Chiropractic as a profession is just over a hundred years old but various forms of spinal manipulation have been used by numerous cultures throughout history. Hippocrates used manipulative procedures to treat spinal displacements, and is credited with the phrase “Look to the spine for disease.” Similar procedures were performed by several American Indian tribes and appear in the records of ancient Asian and Egyptian cultures. Treatment by “bonesetters” became popular in England and America during the 1800s, but manipulation techniques weren’t systematized until the development of chiropractic and osteopathy in the late 1800s. Early chiropractors postulated that malpositioned vertebrae (termed subluxations) were responsible for disease by physically impeding normal nerve flow; these subluxations could be reduced back into place with a forceful thrust called an adjustment. Today, this anatomic model (pinched nerves) has been all but replaced by a functional model in which abnormal joint motion is the key, whether or not bones are displaced.
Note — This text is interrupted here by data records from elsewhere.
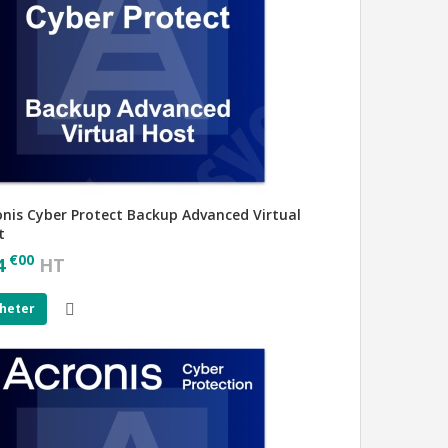
onis Cyber Protect Backup Advanced Virtual
t
€
00
4
HT
heter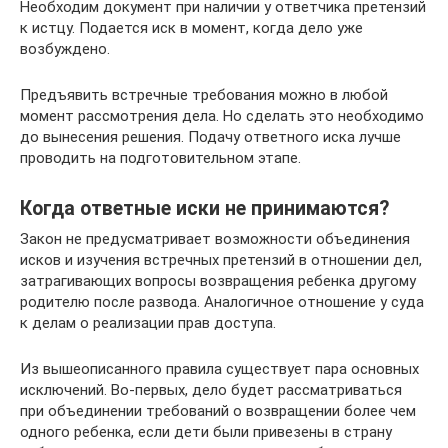
Необходим документ при наличии у ответчика претензий
к истцу. Подается иск в момент, когда дело уже
возбуждено.
Предъявить встречные требования можно в любой
момент рассмотрения дела. Но сделать это необходимо
до вынесения решения. Подачу ответного иска лучше
проводить на подготовительном этапе.
Когда ответные иски не принимаются?
Закон не предусматривает возможности объединения
исков и изучения встречных претензий в отношении дел,
затрагивающих вопросы возвращения ребенка другому
родителю после развода. Аналогичное отношение у суда
к делам о реализации прав доступа.
Из вышеописанного правила существует пара основных
исключений. Во-первых, дело будет рассматриваться
при объединении требований о возвращении более чем
одного ребенка, если дети были привезены в страну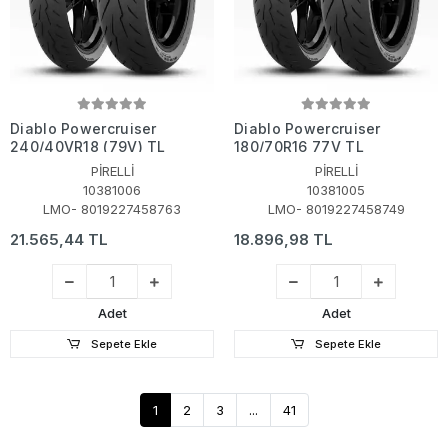
Diablo Powercruiser
Diablo Powercruiser
240/40VR18 (79V) TL
180/70R16 77V TL
PİRELLİ
PİRELLİ
10381006
10381005
LMO- 8019227458763
LMO- 8019227458749
21.565,44 TL
18.896,98 TL
Adet
Adet
Sepete Ekle
Sepete Ekle
1
2
3
...
41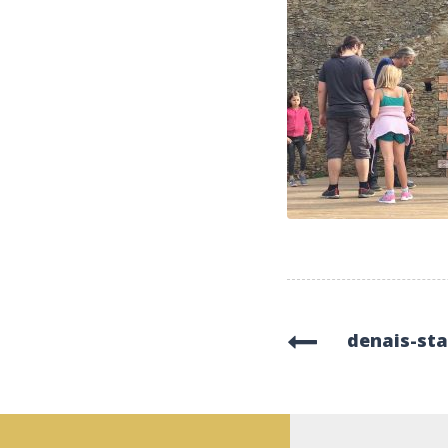
denais-st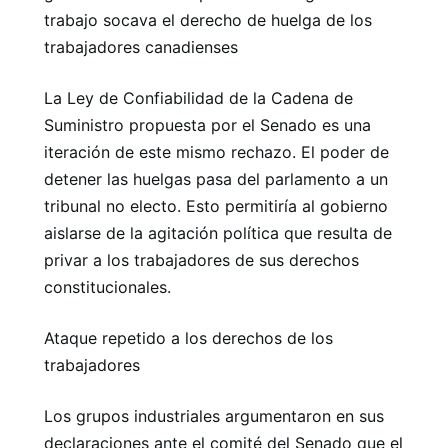
trabajo socava el derecho de huelga de los
trabajadores canadienses
La Ley de Confiabilidad de la Cadena de
Suministro propuesta por el Senado es una
iteración de este mismo rechazo. El poder de
detener las huelgas pasa del parlamento a un
tribunal no electo. Esto permitiría al gobierno
aislarse de la agitación política que resulta de
privar a los trabajadores de sus derechos
constitucionales.
Ataque repetido a los derechos de los
trabajadores
Los grupos industriales argumentaron en sus
declaraciones ante el comité del Senado que el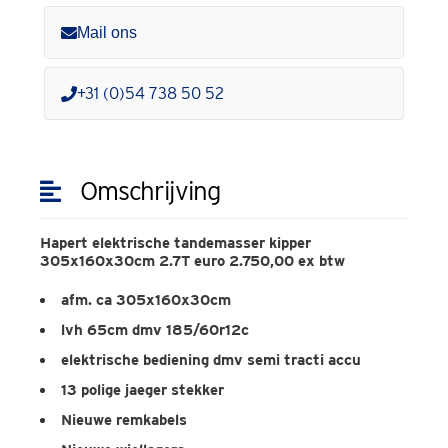
Mail ons
+31 (0)54 738 50 52
Omschrijving
Hapert elektrische tandemasser kipper
305x160x30cm 2.7T euro 2.750,00 ex btw
afm. ca 305x160x30cm
lvh 65cm dmv 185/60r12c
elektrische bediening dmv semi tracti accu
13 polige jaeger stekker
Nieuwe remkabels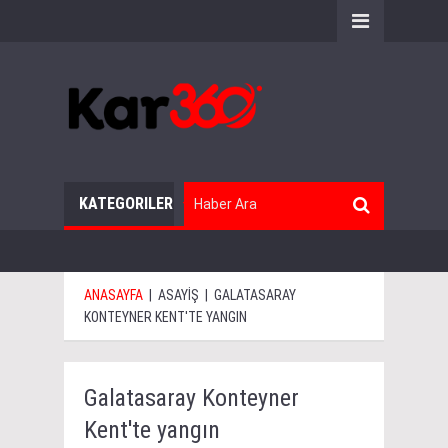
KATEGORILER
ANASAYFA
|
ASAYİŞ
|
GALATASARAY
KONTEYNER KENT'TE YANGIN
Galatasaray Konteyner
Kent'te yangın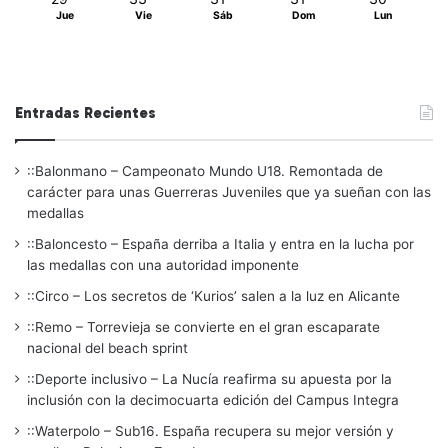
Jue
Vie
Sáb
Dom
Lun
Entradas Recientes
::Balonmano – Campeonato Mundo U18. Remontada de
carácter para unas Guerreras Juveniles que ya sueñan con las
medallas
::Baloncesto – España derriba a Italia y entra en la lucha por
las medallas con una autoridad imponente
::Circo – Los secretos de ‘Kurios’ salen a la luz en Alicante
::Remo – Torrevieja se convierte en el gran escaparate
nacional del beach sprint
::Deporte inclusivo – La Nucía reafirma su apuesta por la
inclusión con la decimocuarta edición del Campus Integra
::Waterpolo – Sub16. España recupera su mejor versión y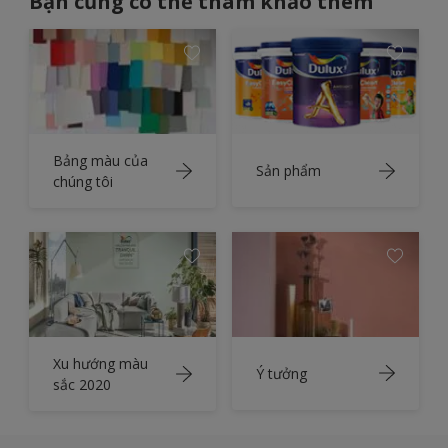
Bạn cũng có thể tham khảo thêm
Bảng màu của
Sản phẩm
chúng tôi
Xu hướng màu
Ý tưởng
sắc 2020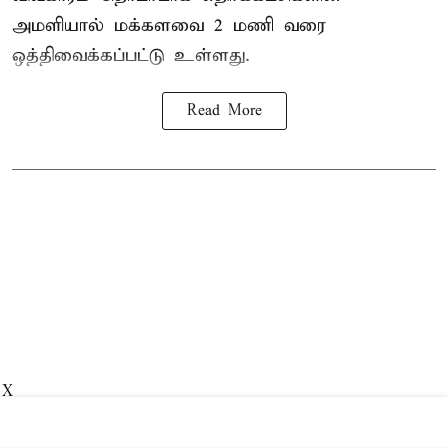
அமளியால்
மக்களவை
2 மணி வரை
ஒத்திவைக்கப்பட்டு உள்ளது.
Read More
X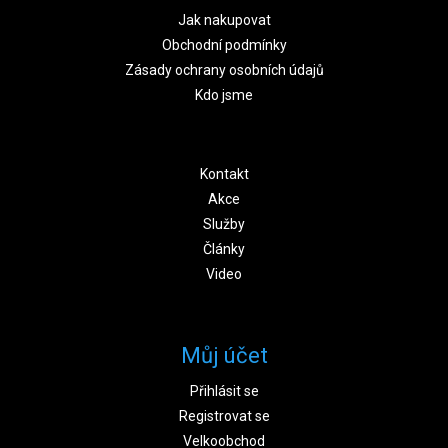
Jak nakupovat
Obchodní podmínky
Zásady ochrany osobních údajů
Kdo jsme
Kontakt
Akce
Služby
Články
Video
Můj účet
Přihlásit se
Registrovat se
Velkoobchod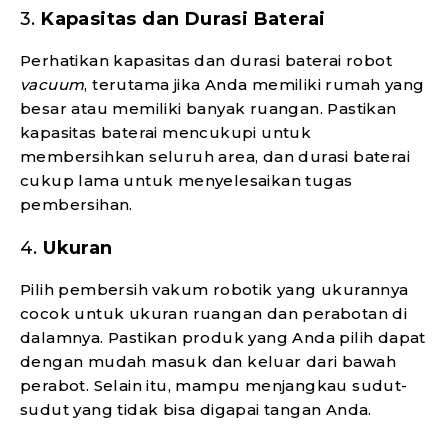
3.
Kapasitas dan Durasi Baterai
Perhatikan kapasitas dan durasi baterai robot
vacuum
, terutama jika Anda memiliki rumah yang
besar atau memiliki banyak ruangan. Pastikan
kapasitas baterai mencukupi untuk
membersihkan seluruh area, dan durasi baterai
cukup lama untuk menyelesaikan tugas
pembersihan.
4.
Ukuran
Pilih pembersih vakum robotik yang ukurannya
cocok untuk ukuran ruangan dan perabotan di
dalamnya. Pastikan produk yang Anda pilih dapat
dengan mudah masuk dan keluar dari bawah
perabot. Selain itu, mampu menjangkau sudut-
sudut yang tidak bisa digapai tangan Anda.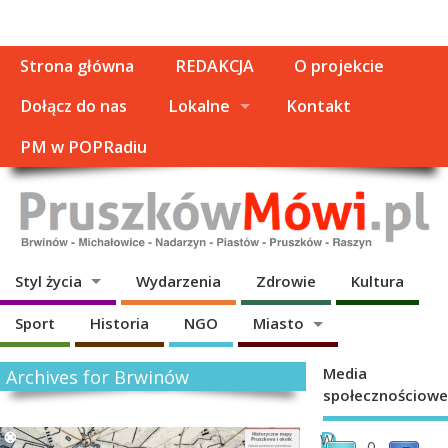
Strona główna
REDAKCJA
O projekcie
Dołącz do nas
Lokalne
Kontakt
PM w POPRadiu
Styl życia
Wydarzenia
Zdrowie
Kultura
Sport
Historia
NGO
Miasto
Media
Archives for Brwinów
społecznościowe
D
W
0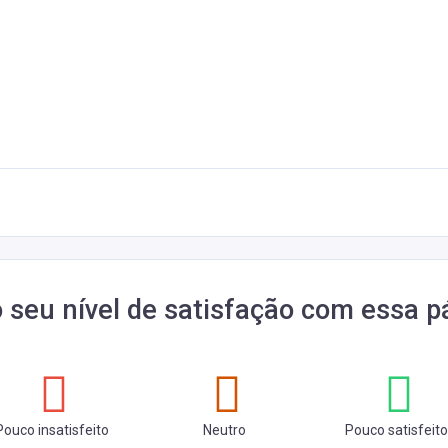
o seu nível de satisfação com essa p
Pouco insatisfeito
Neutro
Pouco satisfeito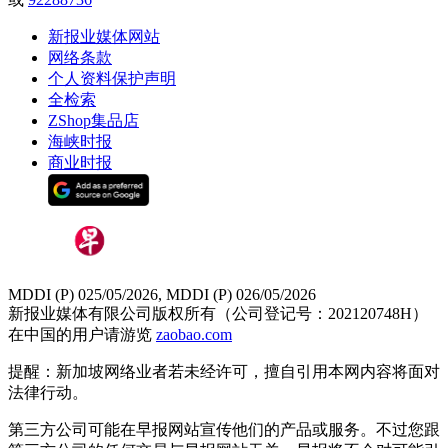
新报业媒体网站
网络条款
个人资料保护声明
全检索
ZShop集品店
海峡时报
商业时报
MDDI (P) 025/05/2026, MDDI (P) 026/05/2026
新报业媒体有限公司版权所有（公司登记号：202120748H）
在中国的用户请游览
zaobao.com
提醒：新加坡网络业者若未经许可，擅自引用本网内容将面对
法律行动。
第三方公司可能在早报网站宣传他们的产品或服务。不过您跟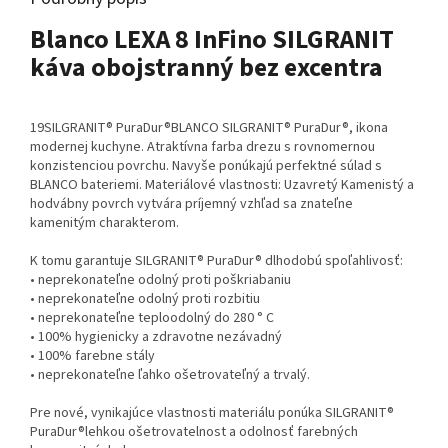
Blanco LEXA 8 InFino SILGRANIT
káva obojstranný bez excentra
19SILGRANIT® PuraDur®BLANCO SILGRANIT® PuraDur®, ikona
modernej kuchyne. Atraktívna farba drezu s rovnomernou
konzistenciou povrchu. Navyše ponúkajú perfektné súlad s
BLANCO bateriemi. Materiálové vlastnosti: Uzavretý Kamenistý a
hodvábny povrch vytvára príjemný vzhľad sa znateľne
kamenitým charakterom.
K tomu garantuje SILGRANIT® PuraDur® dlhodobú spoľahlivosť:
• neprekonateľne odolný proti poškriabaniu
• neprekonateľne odolný proti rozbitiu
• neprekonateľne teploodolný do 280 ° C
• 100% hygienicky a zdravotne nezávadný
• 100% farebne stály
• neprekonateľne ľahko ošetrovateľný a trvalý.
Pre nové, vynikajúce vlastnosti materiálu ponúka SILGRANIT®
PuraDur®lehkou ošetrovatelnost a odolnosť farebných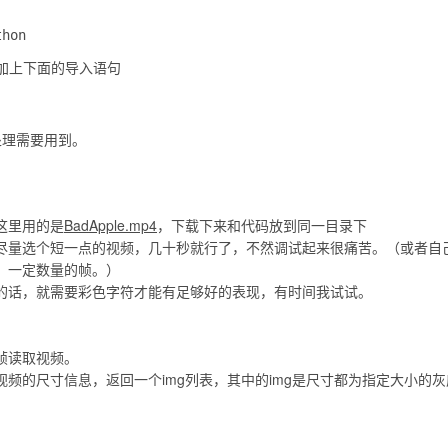
添加上下面的导入语句
处理需要用到。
Joints that don’t move well cause altered neural signaling from the joint’s motion sensors to the spinal cord, creating reflex patterns that contribute to pain, muscle guarding, and even dysfunction of the internal organs served by that spinal cord segment. This functionally defined subluxation is still treated with an adjustment, but one whose benefits are now understood to be the result of therapeutic stimulation of the joint’s motion sensors rather than the repositioning of bones. In this model, any actual malpositioning is likely the result of chronically altered neural reflex patterns rather than the cause.
The key element of chiropractic - the adjustment - is a High-Velocity (fast) Low-Amplitude (shallow) thrust causing separation and stretching of the joint, either along or at right angles to the plane of the joint surface. This HVLA thrust is different from other forms of spinal therapy, primarily in its speed (one of the most important motion sensors only responds to very fast movements) and in its precision (directing energy into a narrow field of focus). The adjustment was originally delivered by hand but over time hand-held instruments were developed, including the widely used Activator Adjusting Instrument (AAI) created for a human chiropractic technique called Activator Methods. A related method was developed for use in animals called Veterinary Orthopedic Manipulation (VOM), which uses the Activator to both locate (via reflex muscle twitches) and treat joint subluxations of the spine and limbs.
Veterinary Orthopedic Manipulation is typically performed at weekly intervals until improvement is seen, which may take one to five sessions, and then gradually reduced to the lowest necessary interval. Acute ailments tend to respond faster than chronic ones, requiring fewer total sessions. VOM is well tolerated by animals as the Activator thrust relies more on speed than force. On rare occasions a patient may feel temporarily worse, followed by recovery within a day or two. The benefits of VOM are enhanced by the addition of acupuncture, especially in the early stages of treatment.